Line movement with one light sensor using a P-controller

Movement along the border of black and white can also be built on the P-regulator. Although outwardly the problem seems to be solvable only with the help of a relay controller, since the system has only two states visible to the human eye: black and white. But the robot sees everything differently; for it there is no sharp boundary between these colors. We can say that he is nearsighted and sees a gradient transition of shades of gray.

This is what will help you build a P-regulator.
Defining the work state as readings from the light sensor, we will learn to exert a proportional control effect on the motors according to the following law:
e=s1-grey, where s1 is the current sensor readings, and gray is the set value.

The coefficient k (equal to 2 in this example) should be quite small (from 1 to 3). Such a regulator works effectively only for small deflection angles, so the robot must be placed in the direction of movement so that the sensor is aligned left side from the black line. It is easy to notice that the movement along the line on the P-regulator is smooth. and in some areas of work it moves almost linearly or exactly following the bends of the line.

Sensor calibration

Let's look at the number 48 used in the formula. This is the arithmetic average of the light sensor reading on black and white, for example (40+56)/2=48. However, sensor readings often change for various reasons: a different surface, a change in the overall illumination in the room, a slight modification of the design, etc. Therefore, we will calibrate the robot manually by determining the light sensor readings on white and black.

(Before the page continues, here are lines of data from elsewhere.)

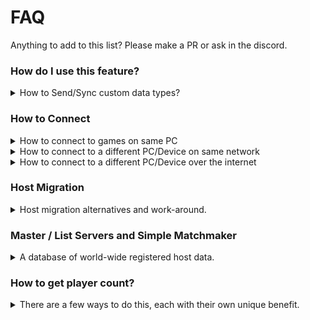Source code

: # FAQ

Anything to add to this list? Please make a PR or ask in the discord.

### How do I use this feature?

<details>
  <summary>How to Send/Sync custom data types?</summary>
  
  Mirror can automatically create Serialization functions for many custom data types when your scripts are compiled.

  For example, mirror will automatically create a functions for `MyCustomStruct` so that it can be sent without any extra work.
  ```cs
  [ClientRpc]
  public void RpcDoSomething(MyCustomStruct data)
  {
      // do stuff here
  }

  struct MyCustomStruct
  {
      int someNumber;
      Vector3 somePosition;
  }
  ```

  For More details 
  - [DataTypes](https://mirror-networking.com/docs/Guides/DataTypes.html)
  - [Serialization](https://mirror-networking.com/docs/Guides/Serialization.html)
</details>


### How to Connect

<details>
  <summary>How to connect to games on same PC</summary>

  Make sure the networkAddress field on NetworkManager or the Hud is set up `localHost`
</details>

<details>
  <summary>How to connect to a different PC/Device on same network</summary>

  Set the networkAddress field to the LAN IP of the host `192.168.x.x`

  *In some cases you may need additional steps, check below*

  To check ip on Windows you can open powershell and use the `ipconfig` command, then under your current adapter (ethernet/wifi/etc) look for `IPv4 Address`

  ` IPv4 Address. . . . . . . . . . . : 192.168.x.x `
</details>

<details>
  <summary>How to connect to a different PC/Device over the internet </summary>

  Set the networkAddress field to be the IP address of the host (google 'whats my IP')

  > This section does not cover relays/dedicated vps/headless features

  For this to work, you will need to do **some** of the following, most of these depend on your set up and router

  - **Port forward**: you'll have to login your Router
    - Either forward your game port (default is 7777) for your PC's local IP. (192.168.1.20 for example) 
    - Or the quick (but less safe) add that local IP to DMZ.

  - **PC Firewalls**: 
    - You can turn it off for a quick test (And turn it back on later)
    - manually allow the editor and any builds you create it in firewalls settings.

  - Try from a build rather than the Unity Editor
  
  - Some anti virus/phones may have additional blocking.
    - You can turn it off for a quick test (And turn it back on later)
  
  - In rare cases ISPs or companies/schools block ports and connections, this is harder to adjust yourself.

  If you need more help it is best to google for guide for your setup and router.

  An alternative to the above is to use a dedicated server (vps) or use a relay.
</details>


### Host Migration

<details>
  <summary>Host migration alternatives and work-around.</summary>

Host migration as of writing is not built into Mirror, and it is best to avoid Host Migration completely if you can.
Below are some tips as to why, and how you can add a host migration-like alternative.
  - Dedicated hosts should rarely ever be closed (If you are doing games that need to stay open such as MMO's).
  - Short arena maps, take players back to the games list/matchmaker, so they can just join another, nice and simple.

The work around is to basically fake the host migration, store info of a backup host on players game, upon disconnection, reconnect everyone in the game to that new host, then restore positions and variable data back to how it was before the original host dissappeared.
- Test players connections when they join, find one with unblocked ports, and decent ping/latency.
- Send this players data (IP and Port) on all connected players games.
- Save various player info, either locally or on that backup host, such as player positions, health etc
- Upon disconnection from server, call a function to connect to the backup hoster StartClient( BackupIP - BackupPort ).
- As the scenes will most likely reset, along with players respawning, you now need to set player position back to your stored one that was saved either via checkpoints, or in the disconnect detection callback.
- Cover all this up with a UI, saying please wait (optional, should happen in the blink of an eye).

Depending on what your game is like, it'll either be easy or difficult to add the work-around.
An example of these are:
- (easier) A game only needing player position data such as "Fall Guys".
- (difficult) Forge of Empires, a game where created objects are placed, soldiers, vehicles, various other crafts and upgrades, all with their own levels/stats.

</details>

### Master / List Servers and Simple Matchmaker

<details>
  <summary>A database of world-wide registered host data.</summary>
    
All the hosts, dedicated or player hosts, get added into a list database, players get the list and can choose who to join.
Using a list server means players do not have to manually enter IP addresses and Ports, it is all done behind the scenes, and works for localhost, LAN, and WAN connection types.
You can show as much, or as little data as you like to the players, such as host name, type (deathmatch), player count (45 / 50), ping, enemy difficulty, map, region etc

- Mirror Listserver: Mirror squad manage and host this for you, you pay monthly subscription, but do not have to worry about setting up or maintaining it.
- Node ListServer: Free, but you host the files yourself on an unblocked PC, like a VPS. Has a wide variety of customisable features, best option if you want self hosted dedicated games.
- Dark Reflective Mirror:  This is a list server and a relay, it is free, but you host and manage the files yourself.
Relays offer an unblocked route of traffic, but at the cost of extra latency/increased ping. This relay will test for a direct connection first, then fallback to routed traffic if that fails. Both the list server and relayed traffic is optional, you can use one part, and not the other.
This is the best option for player hosted games, where router port blocks are common.
    
Simple Matchmaker
- You can make matchmakers out of these list servers, simply hide the list to players, have them auto join a game with space. You could also filter out various requirements the player has set, for example, "USA" Region only, or "Lava Island" map.
    </details>
    
### How to get player count?

<details>
  <summary>There are a few ways to do this, each with their own unique benefit.</summary>
    
NetworkServer.connections.Count
- Socket connections, includes people without spawned prefabs, non authenticated, or that may have bugged out but during spawn, but have connected temporarily (Android users minimising game).  Only host / server can check this.

NetworkManager.singleton.numPlayers
- Number of active spawned player objects across all connections on the server.
Only host / server can check this, an example of how to sync this number to all players:
```cs
public class PlayerCounter : NetworkBehaviour
{
    [SyncVar(hook = nameof(OnNumPlayersChanged))]
    public int currentNumOfPlayers;

    // This fires on client when value changes
    void OnNumPlayersChanged(int _, int newValue)
    {
        // Put this in a UI
        Debug.Log(newValue);
    }
```
```cs
public class NewNetworkManager : NetworkManager
{
    // Assign in inspector by dragging scene object
    // with PlayerCounter script to this field.
    public PlayerCounter playerCounter;

    public override void OnServerAddPlayer(NetworkConnection conn)
    {
        base.OnServerAddPlayer(conn);
        playerCounter.currentNumOfPlayers = numPlayers;
    }

    public override void OnServerDisconnect(NetworkConnection conn)
    {
        base.OnServerDisconnect(conn);
        playerCounter.currentNumOfPlayers = numPlayers;
    }
}
```
Find by Player tag to array.
- Is a good way to distinguish between states, by applying the gameobjects tag for certain situtations, example states 'not ready', 'is dead', 'spectator'.
Example:
```cs
public class PlayerCounter : MonoBehaviour
{
    public Text canvasPlayerCount;
    public GameObject[] playersArray;

    public void ButtonFindPlayers()
    {
       playersArray = GameObject.FindGameObjectsWithTag("Player");
       canvasPlayerCount.text = "Players: " + playersArray.Length;
    }
}
```
    </details>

Line movement with two light sensors using a P-controller
It is quite difficult to navigate an intersection correctly with one light sensor. If you want to do this at a high enough speed, you need at least two sensors placed at a distance of two line widths (or wider).
When driving, four sensor states are possible:

  • both on white - moving straight;
  • left (s1) not on black, right (s2) on white - movement to the left;
  • left on white, right on black - movement to the right;
  • both on black - straight ahead.
That. with equal sensor readings (both white or both black), the robot drives straight. Before starting the robot, we will auto-calibrate both sensors. Then the algorithm for moving along a line with a P-regulator will look like this:

The coefficient k can vary in a fairly wide range (from 1 to 20 or more) depending on the curvature of the line, the maneuverability of the robot and the difference between black and white on the field.
Important condition. Auto-calibration should be carried out on a single-color surface and preferably at the illumination that will occupy the largest part of the path. For example, if the robot moves along a black line on a white field, then it must be calibrated on a white field. Those. The position of the robot at start should be like this:


And one more note. There are sensors whose readings differ by 10-20%. It is advisable not to pair them with a regulator with a large coefficient, since with a sharp change in the overall illumination, even on a uniform white field, the deviations may turn out to be different, which will lead to unexpected consequences.